O termo foi emprestado das ciências exatas, onde descreve a capacidade de materiais de retornar à forma original após deformação. Aplicado ao ser humano, ganha camadas muito mais ricas: não se trata apenas de “voltar ao que era”, mas de se transformar, aprender e emergir fortalecido da adversidade.

O que a ciência diz

Uma revisão sistemática publicada no periódico Frontiers in Psychology (Gupta & McCarthy, 2022) analisou 92 estudos sobre resiliência em atletas, sintetizando um modelo esportivo específico desse construto. Os pesquisadores identificaram que a resiliência no esporte não é um traço fixo de personalidade, mas um processo dinâmico moldado por fatores cognitivos, emocionais, sociais e contextuais.

Esse modelo, chamado de “Sporting Resilience”, propõe que atletas resilientes não são aqueles que nunca enfrentam dificuldades, mas os que desenvolveram um repertório consistente de recursos internos e externos para navegar por elas. A pesquisa incorporou evidências de múltiplos contextos culturais, tornando-a especialmente relevante para a diversidade do esporte brasileiro.

No contexto nacional, um estudo realizado com 150 atletas que participaram dos Jogos Abertos do Paraná revelou dados importantes: quanto maior o nível de resiliência dos competidores, melhor era a capacidade deles de lidar com o estresse e se recuperar após situações de alta pressão, um fator considerado determinante para o sucesso competitivo.

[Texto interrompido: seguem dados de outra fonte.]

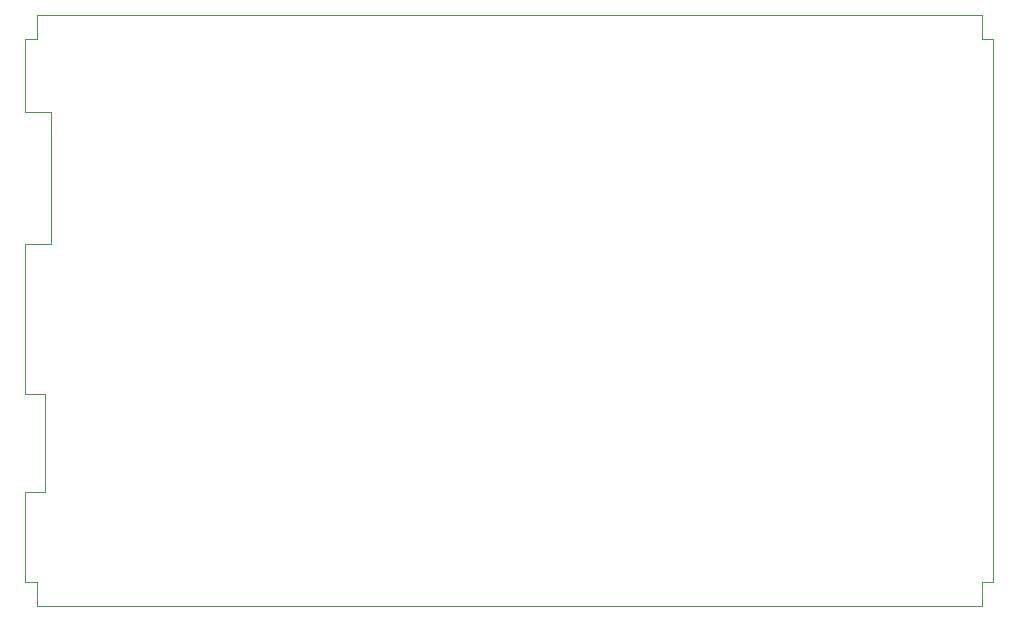
<source format=gbr>
%TF.GenerationSoftware,KiCad,Pcbnew,7.0.9*%
%TF.CreationDate,2024-02-26T10:01:54+01:00*%
%TF.ProjectId,C2LoraGateway,43324c6f-7261-4476-9174-657761792e6b,rev?*%
%TF.SameCoordinates,Original*%
%TF.FileFunction,Profile,NP*%
%FSLAX46Y46*%
G04 Gerber Fmt 4.6, Leading zero omitted, Abs format (unit mm)*
G04 Created by KiCad (PCBNEW 7.0.9) date 2024-02-26 10:01:54*
%MOMM*%
%LPD*%
G01*
G04 APERTURE LIST*
%TA.AperFunction,Profile*%
%ADD10C,0.100000*%
%TD*%
G04 APERTURE END LIST*
D10*
X170000000Y-72000000D02*
X171000000Y-72000000D01*
X171000000Y-118000000D01*
X170000000Y-118000000D01*
X170000000Y-120000000D01*
X90000000Y-120000000D01*
X90000000Y-118000000D01*
X89000000Y-118000000D01*
X89000000Y-110400000D01*
X90700000Y-110400000D01*
X90700000Y-102100000D01*
X89000000Y-102100000D01*
X89000000Y-89400000D01*
X91200000Y-89400000D01*
X91200000Y-78200000D01*
X89000000Y-78200000D01*
X89000000Y-72000000D01*
X90000000Y-72000000D01*
X90000000Y-70000000D01*
X170000000Y-70000000D01*
X170000000Y-72000000D01*
M02*

</source>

Resiliência não é ausência de dor

Um dos equívocos mais comuns sobre resiliência é confundi-la com frieza emocional ou invulnerabilidade. Como aponta a literatura especializada em psicologia do esporte, ser resiliente não significa não sentir medo, ansiedade ou frustração. Significa ter ferramentas para regulá-los e seguir em frente mesmo em sua presença.

Nas Olimpíadas de Tóquio, o mundo esportivo assistiu a dois fenômenos opostos se manifestando: atletas campeões que desmoronaram sob pressão e competidores desconhecidos que, com semblante sereno enquanto adversários titubeavam, conquistaram medalhas inesperadas. Essa diferença visível de resposta emocional é, em essência, a resiliência em ação.

Segundo especialistas em psicologia do esporte, quando um atleta diz “perdi tudo”, a pergunta mais produtiva não é “como você se sente?”, mas “o que você aprendeu com essa derrota?”. A resiliência começa no instante em que a derrota deixa de ser um fim e passa a ser um dado, informação para ajuste e evolução.

Uma habilidade de vida, não só de carreira

A resiliência desenvolvida no ambiente esportivo não fica nas quadras, pistas ou campos. Os padrões cognitivos e emocionais treinados sob a pressão da competição transbordam para cada área da vida do atleta, e dos treinadores, preparadores físicos e gestores que orbitam ao redor do esporte de alto rendimento.

A prática esportiva estruturada, especialmente quando acompanhada de suporte psicológico adequado, demonstrou ser uma atividade potencialmente promotora de resiliência também em contextos sociais vulneráveis. Pesquisas com adolescentes em situação de vulnerabilidade mostraram que projetos esportivos fortalecem redes de apoio social, ampliam fatores de proteção e reduzem fatores de risco, não apenas para a performance, mas para a saúde psicológica ampla.

Portanto, quando um técnico investe na construção mental de um atleta jovem, ou quando um psicólogo do esporte trabalha regulação emocional com uma equipe, o resultado vai muito além do próximo campeonato. Está-se construindo, tijolo a tijolo, uma capacidade de enfrentar a vida.

E se você, seja atleta, técnico, pai, mãe ou gestor esportivo, está sentindo que as adversidades têm sido maiores do que os recursos disponíveis para enfrentá-las, essa é informação valiosa. Não um sinal de fraqueza. É o ponto de partida para construir, com ajuda especializada, uma resiliência mais sólida e sustentável.